Catéchèse sur les sacrements : LE MARIAGE
« CE QUE DIEU A UNI, QUE L’HOMME NE LE SEPARE PAS »
Le mariage entre un homme et une femme correspond à la volonté du Créateur. Après avoir créé l’homme et la femme à son image, Dieu bénit leur union : « Soyez féconds et multipliez-vous, remplissez la terre et soumettez-la » (Gn 1,28). Le mariage humain est appelé à être une image de l’amour dont le Créateur nous aime : amour fait du don réciproque des époux, amour fécond qui transmet la vie. Avant d’être une institution humaine, le mariage relève d’une disposition divine valable pour tous les hommes. Il relève de la loi naturelle universelle.
Le Christ a rétabli le mariage dans la perfection voulue par le Créateur : il est unique, il est indissoluble. « Ce que Dieu a uni, que l’homme ne le sépare pas » Entre baptisés, le mariage a été élevé à la dignité de sacrement, car il est objet d’une grâce spéciale et devient signe et sacrement de l’union du Christ et de l’Eglise. Les époux chrétiens vivent leur mariage comme un appel à découvrir et à manifester l’amour indéfectible, inconditionnel et irrévocable du Christ pour son Eglise.
La grâce sacramentelle du mariage est aujourd’hui plus nécessaire que jamais pour vivre le mariage selon le dessein de Dieu manifesté par le Christ. Alors que dans la société l’engagement à vie est à peine concevable. Les chrétiens peuvent donner un témoignage attendu sur la beauté du mariage dans ses propriétés inhérentes de fidélité, d’indissolubilité et de fécondité. Les époux « ne feront plus qu’un » (Gn2, 24 ; Mc 10,8), un seul cœur et une seule âme pour toujours. La grâce du sacrement aide à être fort dans les moments difficiles.
L’Eglise reconnaît comme indissoluble le mariage naturel, c’est-à-dire le mariage entre deux non-baptisés. Entre baptisés, le mariage est indissoluble lorsque deux conditions ont été remplies : il doit être l’objet d’un engagement mutuel totalement libre et il doit être consommé. Lorsque l’une des parties est validement baptisée hors de l’Eglise catholique, une autorisation de mariage mixte doit être demandée pour la licéité du mariage. Si le mariage a lieu entre un non-baptisé et un baptisé catholique, il faut demander une dispense de disparité de culte. Pour la validité du mariage est également requise la forme canonique, à savoir la célébration devant un prêtre ou un diacre. Une dispense de la forme peut être obtenue dans certains cas.

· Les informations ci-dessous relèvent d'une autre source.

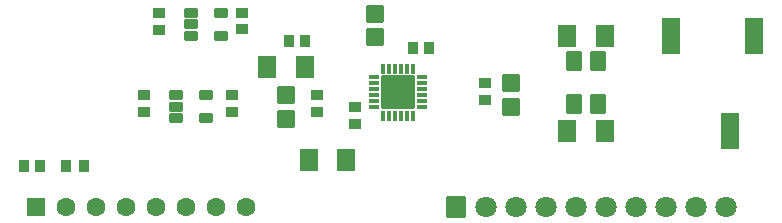
<source format=gts>
G04 Layer: TopSolderMaskLayer*
G04 EasyEDA v6.5.42, 2024-04-19 21:15:47*
G04 b74b0dd8b7a74548b8b14c9367106a0f,9fa9616398974da3a60ce9969dc7753a,10*
G04 Gerber Generator version 0.2*
G04 Scale: 100 percent, Rotated: No, Reflected: No *
G04 Dimensions in millimeters *
G04 leading zeros omitted , absolute positions ,4 integer and 5 decimal *
%FSLAX45Y45*%
%MOMM*%

%AMMACRO1*1,1,$1,$2,$3*1,1,$1,$4,$5*1,1,$1,0-$2,0-$3*1,1,$1,0-$4,0-$5*20,1,$1,$2,$3,$4,$5,0*20,1,$1,$4,$5,0-$2,0-$3,0*20,1,$1,0-$2,0-$3,0-$4,0-$5,0*20,1,$1,0-$4,0-$5,$2,$3,0*4,1,4,$2,$3,$4,$5,0-$2,0-$3,0-$4,0-$5,$2,$3,0*%
%ADD10MACRO1,0.1016X-0.7425X-0.864X-0.7425X0.864*%
%ADD11MACRO1,0.1016X0.7425X-0.864X0.7425X0.864*%
%ADD12MACRO1,0.1016X0.7425X0.864X0.7425X-0.864*%
%ADD13MACRO1,0.1016X-0.7425X0.864X-0.7425X-0.864*%
%ADD14MACRO1,0.1016X-0.675X0.705X0.675X0.705*%
%ADD15MACRO1,0.1016X-0.675X-0.705X0.675X-0.705*%
%ADD16MACRO1,0.1016X-0.4X0.45X0.4X0.45*%
%ADD17MACRO1,0.1016X0.4X-0.45X-0.4X-0.45*%
%ADD18MACRO1,0.1016X0.45X0.4X0.45X-0.4*%
%ADD19MACRO1,0.1016X-0.75X0.75X0.75X0.75*%
%ADD20C,1.6016*%
%ADD21C,1.8016*%
%ADD22MACRO1,0.1016X-0.7874X0.85X0.7874X0.85*%
%ADD23MACRO1,0.1016X0.75X1.5X0.75X-1.5*%
%ADD24MACRO1,0.1016X0.4032X0.432X0.4032X-0.432*%
%ADD25MACRO1,0.1016X-0.4032X0.432X-0.4032X-0.432*%
%ADD26MACRO1,0.2032X-0.5665X0.762X0.5665X0.762*%
%ADD27O,0.3800348X0.9000236*%
%ADD28O,0.9000236X0.3800348*%
%ADD29MACRO1,0.1X-1.35X1.35X1.35X1.35*%
%ADD30MACRO1,0.1016X0.55X-0.35X-0.55X-0.35*%
%ADD31MACRO1,0.1016X-0.55X0.35X0.55X0.35*%

%LPD*%
D10*
G01*
X5259240Y1029997D03*
D11*
G01*
X4940739Y1029997D03*
D10*
G01*
X5259240Y1829996D03*
D11*
G01*
X4940739Y1829996D03*
D12*
G01*
X2400744Y1569996D03*
D13*
G01*
X2719245Y1569996D03*
D10*
G01*
X3069244Y779998D03*
D11*
G01*
X2750743Y779998D03*
D14*
G01*
X3309993Y1819993D03*
D15*
G01*
X3309993Y2019998D03*
D14*
G01*
X2559994Y1129995D03*
D15*
G01*
X2559994Y1329999D03*
D14*
G01*
X4459991Y1229994D03*
D15*
G01*
X4459991Y1429999D03*
D16*
G01*
X3769992Y1729996D03*
G01*
X3629992Y1729996D03*
D17*
G01*
X2579994Y1789996D03*
G01*
X2719994Y1789996D03*
D18*
G01*
X2819994Y1189997D03*
G01*
X2819994Y1329997D03*
G01*
X3139993Y1089997D03*
G01*
X3139993Y1229997D03*
G01*
X4239991Y1289997D03*
G01*
X4239991Y1429997D03*
D17*
G01*
X339999Y729998D03*
G01*
X479999Y729998D03*
D18*
G01*
X1479997Y1884994D03*
G01*
X1479997Y2024994D03*
G01*
X2188994Y1887997D03*
G01*
X2188994Y2027996D03*
G01*
X2104997Y1189997D03*
G01*
X2104997Y1329997D03*
G01*
X1354998Y1189997D03*
G01*
X1354998Y1329997D03*
D19*
G01*
X444999Y383999D03*
D20*
G01*
X699007Y383997D03*
G01*
X953007Y383997D03*
G01*
X1207007Y383997D03*
G01*
X1461007Y383997D03*
G01*
X1715007Y383997D03*
G01*
X1969008Y383997D03*
G01*
X2223008Y383997D03*
D21*
G01*
X6286982Y383997D03*
G01*
X6032982Y383997D03*
G01*
X5778982Y383997D03*
G01*
X5524982Y383997D03*
G01*
X5270982Y383997D03*
G01*
X5016982Y383997D03*
G01*
X4762982Y383997D03*
G01*
X4508982Y383997D03*
G01*
X4254982Y383997D03*
D22*
G01*
X4000990Y383999D03*
D23*
G01*
X6519986Y1829996D03*
G01*
X6319987Y1029997D03*
G01*
X5819988Y1829996D03*
D24*
G01*
X694673Y729998D03*
D25*
G01*
X845323Y729998D03*
D26*
G01*
X4998389Y1259997D03*
G01*
X5201589Y1259997D03*
G01*
X4998389Y1619996D03*
G01*
X5201589Y1619996D03*
D27*
G01*
X3382009Y1156004D03*
G01*
X3431997Y1156004D03*
G01*
X3482009Y1156004D03*
G01*
X3531997Y1156004D03*
G01*
X3582009Y1156004D03*
G01*
X3631996Y1156004D03*
D28*
G01*
X3707002Y1231011D03*
G01*
X3707002Y1280998D03*
G01*
X3707002Y1331010D03*
G01*
X3707002Y1380997D03*
G01*
X3707002Y1431010D03*
G01*
X3707002Y1480997D03*
D27*
G01*
X3631996Y1556004D03*
G01*
X3582009Y1556004D03*
G01*
X3531997Y1556004D03*
G01*
X3482009Y1556004D03*
G01*
X3431997Y1556004D03*
G01*
X3382797Y1556004D03*
D28*
G01*
X3307003Y1480997D03*
G01*
X3307003Y1431010D03*
G01*
X3307003Y1380997D03*
G01*
X3307003Y1331010D03*
G01*
X3307003Y1280998D03*
G01*
X3307003Y1231011D03*
D29*
G01*
X3508237Y1355996D03*
D30*
G01*
X1750595Y2025103D03*
G01*
X1750595Y1930107D03*
G01*
X1750595Y1834908D03*
D31*
G01*
X2009396Y1834908D03*
G01*
X2009396Y2024900D03*
D30*
G01*
X1625597Y1330106D03*
G01*
X1625597Y1235110D03*
G01*
X1625597Y1139911D03*
D31*
G01*
X1884398Y1139911D03*
G01*
X1884398Y1329903D03*
M02*

</source>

Dans le rite latin, les deux époux se donnent le sacrement en échangeant leurs consentements. Dans les Eglises catholiques orientales, c’est la bénédiction du prêtre qui est constitutive du sacrement.
Le mariage n’est dissout que par la mort de l’un des époux.
Dans les situations difficiles deux logiques parcourent toute l’histoire de « l’Eglise depuis le concile de Jérusalem est toujours celle de Jésus : celle de la miséricorde et de l’intégration. La route de l’Eglise est celle de ne condamner personne éternellement ; de répandre la miséricorde de Dieu sur toutes les personnes qui la demandent d’un cœur sincère. Car la charité véritable est toujours imméritée, inconditionnelle et gratuite ! Donc il faut éviter des jugements qui ne tiendraient pas compte de la complexité des diverses situations ».
Tiré de LA JOIE DE L’AMOUR exhortation du Pape François.
Abbé René MATHIEU aidé du document catéchétique « Il est le Chemin, la Vérité, la Vie » du diocèse de Dijon.